Los participantes fueron equipados con cascos de EEG para medir sus datos cerebrales a lo largo de la experiencia. Estas medidas permitieron observar los resultados sobre la carga cognitiva, es decir, el esfuerzo mental requerido para llevar a cabo una tarea.
Resultados sorprendentes: la carga cognitiva aliviada
Uno de los resultados más interesantes de este estudio indica que el uso de un motor de búsqueda disminuye la carga cognitiva en comparación con un estado de trabajo sin ayuda. En comparación, el uso de ChatGPT produce una reducción aún más marcada de esta carga cognitiva. Este fenómeno podría interpretarse como una externalización de ciertas tareas mentales.
La investigación mostró que cuanto más sofisticada es la herramienta, menos intensa es la conectividad neuronal. Lejos de ser una alarma, esta observación subraya la eficacia de las herramientas tecnológicas que permiten optimizar nuestros recursos mentales, desviando así la energía hacia funciones ejecutivas más complejas como la planificación y la estructuración lógica.
Las implicaciones educativas del uso de ChatGPT
El estudio plantea preguntas pertinentes sobre el lugar de tales herramientas en el ámbito educativo. Destaca la idea de que el orden de exposición a las tecnologías influye en nuestro compromiso cognitivo. Por ejemplo, los resultados muestran que los participantes que primero utilizaron ChatGPT y luego se encontraron sin ayuda exhiben una conectividad neuronal más débil.
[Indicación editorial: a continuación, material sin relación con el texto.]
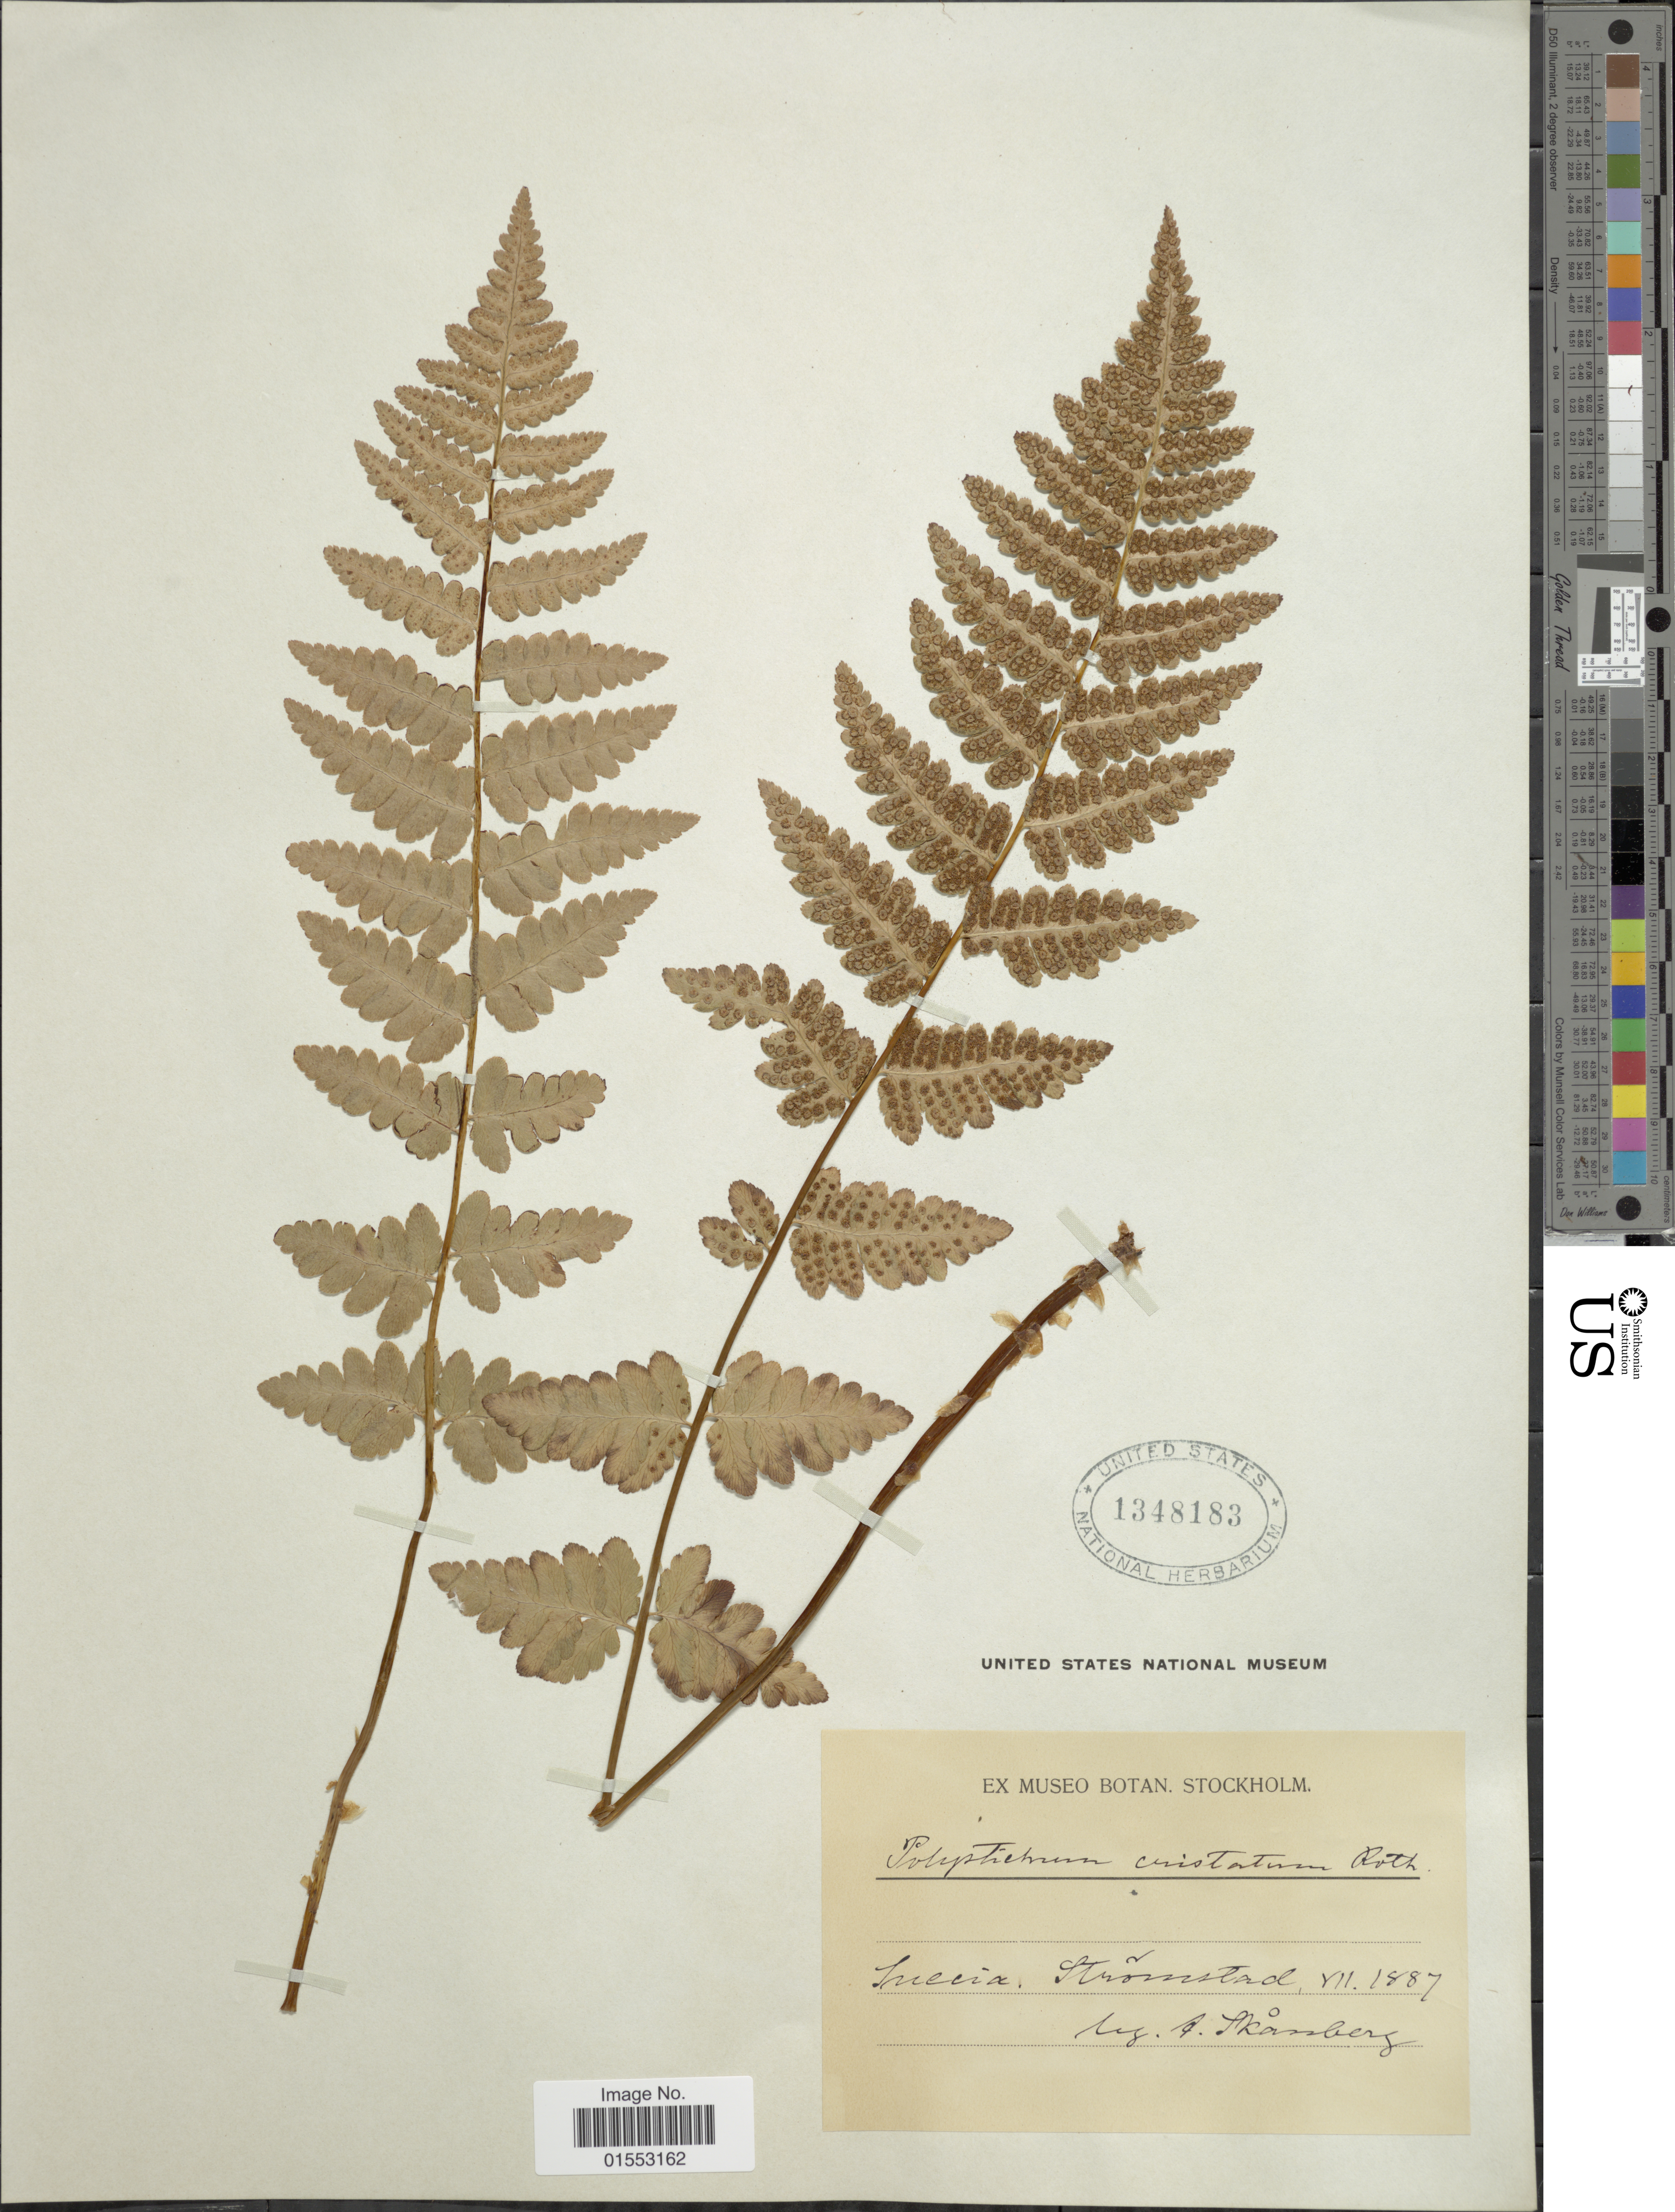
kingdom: Plantae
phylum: Tracheophyta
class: Polypodiopsida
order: Polypodiales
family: Dryopteridaceae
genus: Dryopteris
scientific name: Dryopteris cristata var. spinulosa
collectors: A. Skånberg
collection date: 1887-07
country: Sweden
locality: Suecia. Stromstad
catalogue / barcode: US 1348183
Inversamente, aquellos que pasaron de una situación sin tecnología a la utilización de un LLM ven mejorar su conectividad.
Esto suscita la preocupación sobre la introducción de estas herramientas desde el inicio del aprendizaje. Por lo tanto, es esencial reflexionar sobre los métodos y contextos en los que los LLM pueden integrarse de manera constructiva.
La confianza en los modelos de lenguaje: un desafío de vigilancia
Al mismo tiempo, otro estudio aborda la relación que mantenemos con los LLM y cómo esto influye en nuestro espíritu crítico. La idea es que cuanto más sabemos confiar en estas herramientas, menos movilizamos nuestra capacidad de analizar y argumentar. Esta dependencia potencial de los LLM podría impactar la forma en que procesamos la información. El ejemplo de una calculadora ilustra bien este punto: aunque ofrece resultados fiables, un LLM puede generar errores.
Hacia una acompañamiento reflexivo del uso de la IA
Los insights derivados de esta investigación no son simplemente teóricos; tienen verdaderas implicaciones para las políticas educativas. La prohibición del uso de IA no parece ser una solución viable, como ha señalado Albert Moukheiber. La idea es más bien encuadrar el uso de tecnologías como ChatGPT, iluminar su funcionamiento e identificar contextos donde su utilización sea beneficiosa.
Es crucial integrar una forma de alfabetización digital, para evitar dos escollos principales: por un lado, la reproducción de las desigualdades existentes y, por otro, el discurso a veces hiperbólico de la industria tecnológica, que influye en las políticas educativas. El objetivo no es simplemente utilizarla, sino decidir en conjunto cómo queremos integrar estas herramientas en nuestra práctica colectiva.